### Brief
Only the lines holding "slide" are wanted here; copy each from the listing.

### Input data
--

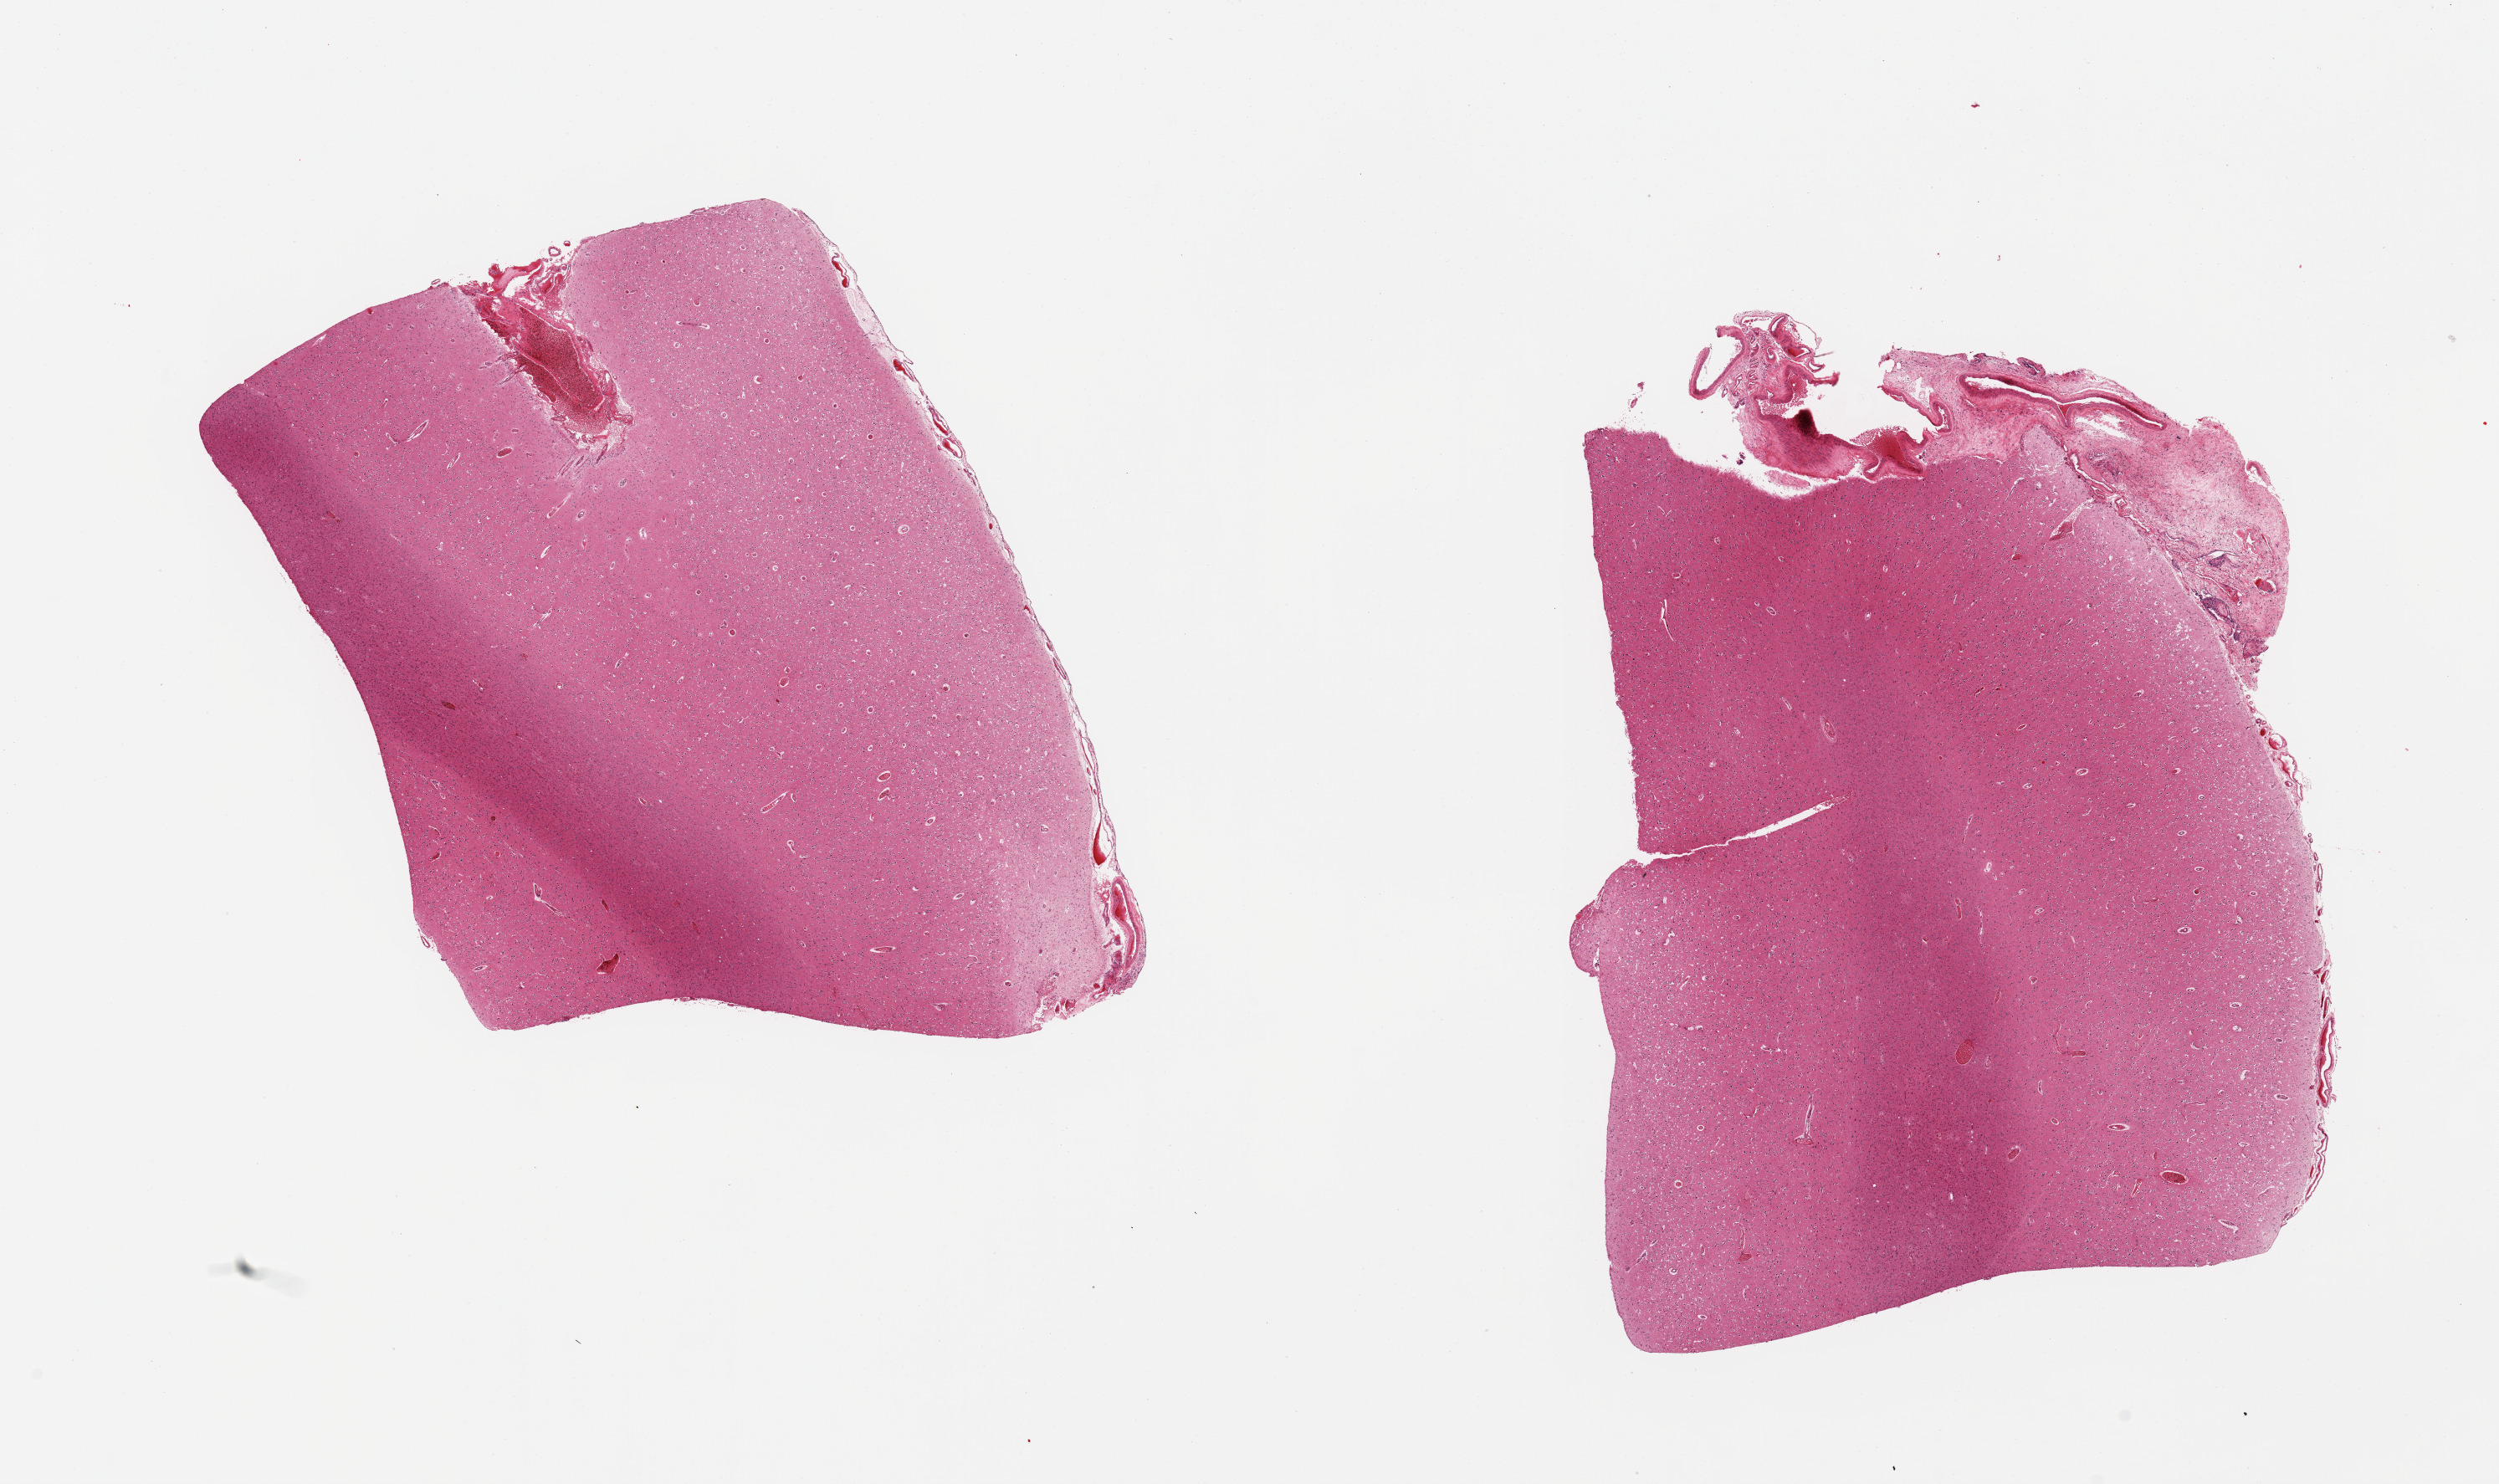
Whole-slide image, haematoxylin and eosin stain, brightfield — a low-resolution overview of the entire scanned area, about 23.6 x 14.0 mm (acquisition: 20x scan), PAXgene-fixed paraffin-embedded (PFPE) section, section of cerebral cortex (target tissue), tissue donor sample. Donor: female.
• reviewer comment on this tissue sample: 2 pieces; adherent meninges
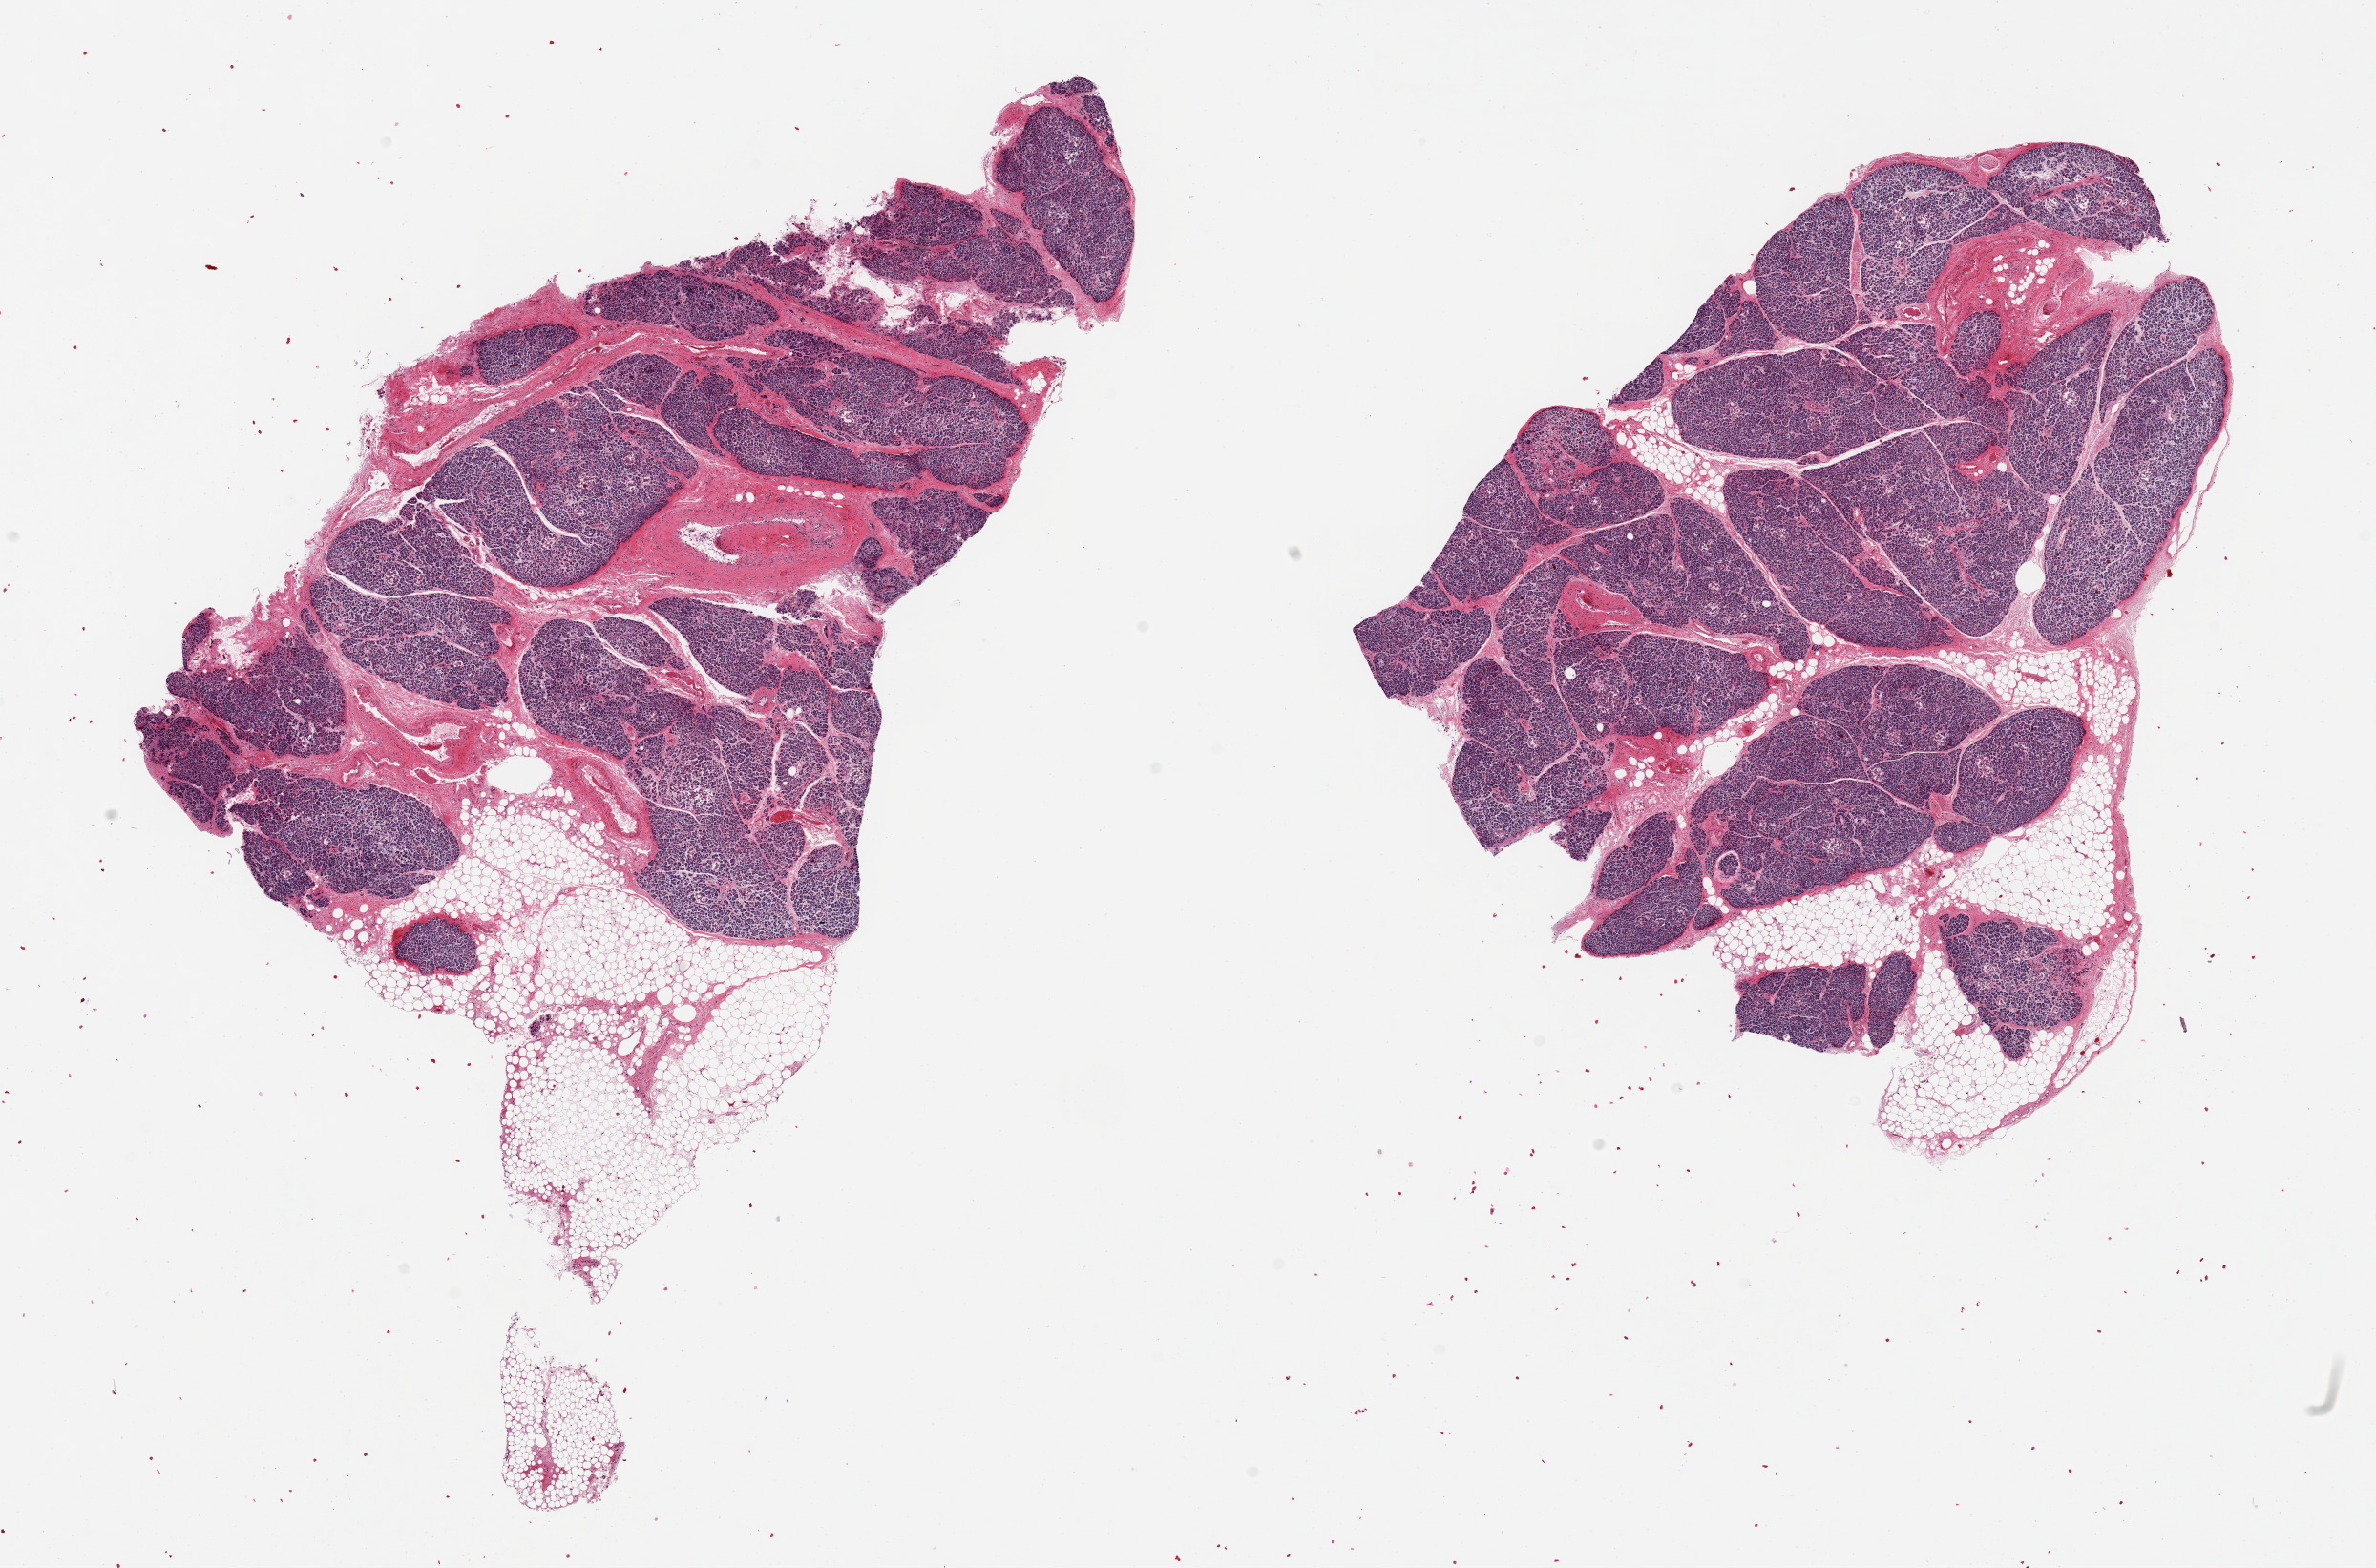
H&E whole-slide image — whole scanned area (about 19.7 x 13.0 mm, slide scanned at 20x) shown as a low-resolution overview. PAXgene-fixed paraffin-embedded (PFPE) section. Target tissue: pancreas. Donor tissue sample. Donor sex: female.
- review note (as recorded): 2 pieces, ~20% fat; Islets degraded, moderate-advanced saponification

--

### Result
Whole-slide image, haematoxylin and eosin stain, brightfield — a low-resolution overview of the entire scanned area, about 23.6 x 14.0 mm (acquisition: 20x scan), PAXgene-fixed paraffin-embedded (PFPE) section, section of cerebral cortex (target tissue), tissue donor sample. Donor: female.
H&E whole-slide image — whole scanned area (about 19.7 x 13.0 mm, slide scanned at 20x) shown as a low-resolution overview. PAXgene-fixed paraffin-embedded (PFPE) section. Target tissue: pancreas. Donor tissue sample. Donor sex: female.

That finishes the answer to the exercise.